By Fred Manzo
Fury of Dracula
One of the game features that will make this a superior experience for most players is the trail mechanic the good guys use in the hunt. For, as the Count travels from city to city he leaves behind calling cards of his various visits including hidden minions, rats, bats and baby vampires. If the hunters are good enough they can use the time and location of these encounters to figure out Dracula’s present location. If they survive, that is. Once they stumble across the Count or his underlings, a fairly simple combat ensues, which takes into account whether it is day or night (of course) and what each side has brought along. As a hint, don’t bring a gun to a vampire fight, although pistols and rifles are useful against his weaker assistants, including the “Knife Wench” and revolting peasants.
On the cuteness meter this game would be a 10, but as an old wargamer I’d prefer that during combat the sides be a bit more asymmetrical. Perhaps, the Count could have been given a + 1 DRM if combat occurs at Midnight and the hunters a + 1 DRM for fights at High Noon. Or perhaps the combat system could be a little more sophisticated. But on the other hand, this is not a war game, this is a fun, co-operative, deduction game. In that category, it succeeds.

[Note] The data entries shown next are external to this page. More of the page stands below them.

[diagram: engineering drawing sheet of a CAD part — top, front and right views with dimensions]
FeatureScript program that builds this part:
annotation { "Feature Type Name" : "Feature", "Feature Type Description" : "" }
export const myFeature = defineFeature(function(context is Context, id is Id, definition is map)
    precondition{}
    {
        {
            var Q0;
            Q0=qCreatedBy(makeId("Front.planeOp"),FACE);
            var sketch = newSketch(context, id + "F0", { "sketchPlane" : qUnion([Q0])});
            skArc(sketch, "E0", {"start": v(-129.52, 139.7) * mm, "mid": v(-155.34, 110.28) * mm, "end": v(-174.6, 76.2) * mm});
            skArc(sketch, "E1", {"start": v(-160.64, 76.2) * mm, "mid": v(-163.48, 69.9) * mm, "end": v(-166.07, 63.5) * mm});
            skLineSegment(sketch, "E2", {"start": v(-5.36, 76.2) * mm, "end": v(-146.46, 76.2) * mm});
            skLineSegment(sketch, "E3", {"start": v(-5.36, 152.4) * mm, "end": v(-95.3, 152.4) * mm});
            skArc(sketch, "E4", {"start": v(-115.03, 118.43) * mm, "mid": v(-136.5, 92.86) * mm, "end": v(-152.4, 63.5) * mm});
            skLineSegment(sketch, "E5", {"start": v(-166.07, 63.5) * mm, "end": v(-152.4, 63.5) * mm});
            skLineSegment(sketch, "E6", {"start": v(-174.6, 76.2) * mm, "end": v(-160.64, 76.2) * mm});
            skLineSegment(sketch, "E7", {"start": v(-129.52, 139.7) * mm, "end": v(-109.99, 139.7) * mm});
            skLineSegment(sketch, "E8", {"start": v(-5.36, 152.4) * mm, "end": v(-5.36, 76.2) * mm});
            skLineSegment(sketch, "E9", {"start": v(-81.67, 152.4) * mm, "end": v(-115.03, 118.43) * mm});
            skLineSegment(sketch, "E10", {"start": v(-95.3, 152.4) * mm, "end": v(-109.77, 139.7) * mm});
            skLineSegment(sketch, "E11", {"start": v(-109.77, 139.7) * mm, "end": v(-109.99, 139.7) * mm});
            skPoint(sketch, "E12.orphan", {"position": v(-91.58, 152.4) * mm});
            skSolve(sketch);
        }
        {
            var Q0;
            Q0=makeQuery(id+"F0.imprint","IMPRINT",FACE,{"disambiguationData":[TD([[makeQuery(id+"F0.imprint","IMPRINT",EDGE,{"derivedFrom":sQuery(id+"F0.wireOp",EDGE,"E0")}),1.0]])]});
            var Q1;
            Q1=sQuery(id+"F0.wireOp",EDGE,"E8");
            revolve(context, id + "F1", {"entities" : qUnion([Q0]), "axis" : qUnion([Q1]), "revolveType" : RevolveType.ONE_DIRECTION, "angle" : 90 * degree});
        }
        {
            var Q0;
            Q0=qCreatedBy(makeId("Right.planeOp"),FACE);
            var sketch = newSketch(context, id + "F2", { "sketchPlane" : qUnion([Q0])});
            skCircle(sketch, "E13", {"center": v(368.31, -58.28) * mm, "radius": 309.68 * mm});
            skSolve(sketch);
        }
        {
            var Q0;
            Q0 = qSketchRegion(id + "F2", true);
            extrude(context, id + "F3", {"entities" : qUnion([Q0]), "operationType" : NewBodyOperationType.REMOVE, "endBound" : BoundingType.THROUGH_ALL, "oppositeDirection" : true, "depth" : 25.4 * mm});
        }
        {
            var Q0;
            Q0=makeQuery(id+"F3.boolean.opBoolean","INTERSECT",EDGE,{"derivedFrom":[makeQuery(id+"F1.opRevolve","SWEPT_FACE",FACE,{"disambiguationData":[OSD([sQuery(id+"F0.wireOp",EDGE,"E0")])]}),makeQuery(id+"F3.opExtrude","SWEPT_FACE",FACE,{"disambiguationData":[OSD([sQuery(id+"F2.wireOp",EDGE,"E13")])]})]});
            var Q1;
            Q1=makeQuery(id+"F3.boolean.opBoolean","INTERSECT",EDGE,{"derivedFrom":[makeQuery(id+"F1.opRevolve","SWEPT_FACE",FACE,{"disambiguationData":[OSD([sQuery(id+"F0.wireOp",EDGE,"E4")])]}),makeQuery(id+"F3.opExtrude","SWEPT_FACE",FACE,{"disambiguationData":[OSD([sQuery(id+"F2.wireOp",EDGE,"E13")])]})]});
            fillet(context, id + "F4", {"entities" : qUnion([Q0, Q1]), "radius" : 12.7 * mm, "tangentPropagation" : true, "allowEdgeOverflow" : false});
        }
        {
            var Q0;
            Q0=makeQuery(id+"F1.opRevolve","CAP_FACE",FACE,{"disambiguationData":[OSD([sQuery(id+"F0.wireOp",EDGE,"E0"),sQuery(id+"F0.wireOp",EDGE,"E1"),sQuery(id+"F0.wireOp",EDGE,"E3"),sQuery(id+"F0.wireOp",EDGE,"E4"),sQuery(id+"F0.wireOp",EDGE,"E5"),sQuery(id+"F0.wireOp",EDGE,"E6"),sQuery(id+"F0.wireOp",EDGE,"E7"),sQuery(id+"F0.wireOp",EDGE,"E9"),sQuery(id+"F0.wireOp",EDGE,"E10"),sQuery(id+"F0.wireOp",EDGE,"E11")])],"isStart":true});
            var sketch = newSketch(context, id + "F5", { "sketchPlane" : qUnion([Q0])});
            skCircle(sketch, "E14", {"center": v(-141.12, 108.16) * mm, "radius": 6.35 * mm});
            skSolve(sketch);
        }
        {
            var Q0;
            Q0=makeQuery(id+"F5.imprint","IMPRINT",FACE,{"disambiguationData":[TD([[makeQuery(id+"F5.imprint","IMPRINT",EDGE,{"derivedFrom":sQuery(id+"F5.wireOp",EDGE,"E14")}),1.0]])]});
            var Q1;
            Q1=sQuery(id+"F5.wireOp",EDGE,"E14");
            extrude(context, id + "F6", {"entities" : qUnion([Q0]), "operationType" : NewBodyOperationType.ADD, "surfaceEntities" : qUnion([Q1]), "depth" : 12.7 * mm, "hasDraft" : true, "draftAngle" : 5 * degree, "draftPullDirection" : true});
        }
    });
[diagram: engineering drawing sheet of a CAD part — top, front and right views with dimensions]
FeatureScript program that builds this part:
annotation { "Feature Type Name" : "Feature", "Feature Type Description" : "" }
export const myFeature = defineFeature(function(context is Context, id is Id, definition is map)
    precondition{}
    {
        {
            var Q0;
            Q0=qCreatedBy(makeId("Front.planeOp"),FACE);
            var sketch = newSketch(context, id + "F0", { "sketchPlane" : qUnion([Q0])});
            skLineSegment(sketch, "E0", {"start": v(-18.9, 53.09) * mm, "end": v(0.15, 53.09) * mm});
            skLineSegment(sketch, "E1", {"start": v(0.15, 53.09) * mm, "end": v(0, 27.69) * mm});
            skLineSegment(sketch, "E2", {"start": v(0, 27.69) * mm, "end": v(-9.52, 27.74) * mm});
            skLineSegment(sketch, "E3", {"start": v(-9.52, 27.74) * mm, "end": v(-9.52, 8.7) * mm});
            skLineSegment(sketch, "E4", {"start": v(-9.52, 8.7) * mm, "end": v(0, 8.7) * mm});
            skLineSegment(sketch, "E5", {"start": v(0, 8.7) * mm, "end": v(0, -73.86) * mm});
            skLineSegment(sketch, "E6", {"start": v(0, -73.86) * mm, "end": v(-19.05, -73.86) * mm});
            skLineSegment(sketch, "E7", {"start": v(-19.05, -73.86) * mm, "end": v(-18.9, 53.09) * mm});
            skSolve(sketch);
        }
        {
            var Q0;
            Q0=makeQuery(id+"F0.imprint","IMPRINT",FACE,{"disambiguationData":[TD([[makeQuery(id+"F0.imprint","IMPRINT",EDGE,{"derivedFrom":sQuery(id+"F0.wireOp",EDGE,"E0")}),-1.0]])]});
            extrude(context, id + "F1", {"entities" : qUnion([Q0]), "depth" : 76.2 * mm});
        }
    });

However, it’s slightly unbalanced, but that’s not usually the game breaker you would think. The game lasts a maximum of 6 “days”. This is the amount of time that Dracula has to advance his “Vampire Track” to 6. The ways he can advance his Vampire Track include:
+2 Every time he creates a new Vampire (using an “Encounter Marker” mechanism).
+1 Every time a new day dawns (i.e. he survives another day).
+2 Every time he defeats one of the other players (Hunters).
If the game goes the distance, meaning that the Count cannot score 6 notches on the Vampire Track during that time, he’s usually toast. That’s just too much time to continue successfully evading the Hunters. The greatest chance for Dracula to achieve victory is during the first 2 or 3 days. Experienced and clever Counts prevail by using all their powers as early as possible and as often as possible. For example, he could trigger his ”Dark Call” early in the game in order to maximize his chances of generating powerful Encounters or he could use his “Wolf Form” ability every night to slip through a cordon of hunters.
But the Count’s biggest decision is in where to start a game. There are two schools of thought on this problem:
1. Take a defensive posture and start in some obscure corner of Europe (and stay out of everyone’s way for as long as possible).
2. Take an offensive posture and begin close to Mina and trail her. After all, its highly unlikely hunters will realize they are being tracked until its too late.
This last strategy is based on the fact that hunters rarely re-check a city they have already searched, so that once a hunter has been someplace its comparatively safe for the Count to go there too. Plus, Mina is the weakest hunter, as she begins the game already bitten. So if the other humans aren’t in supporting distance and it’s night, Dracula can go in for the kill. His possibilities really are endless but he has to use them all in order to survive.
Unfortunately, what can spoil the fun for many people is the untimely appearance of the ”Evasion” card, which allows Dracula to teleport to any location on the board. Every once in a while this card will show up late in a game, just as all four Hunters have finally cornered the Count. Once he vanishes, the frustrated Hunters are dead. They have no idea where he is, time is running out and even if they correctly guess where he’s got to, it will take them forever to get there.
All in all, though, this is a very entertaining game.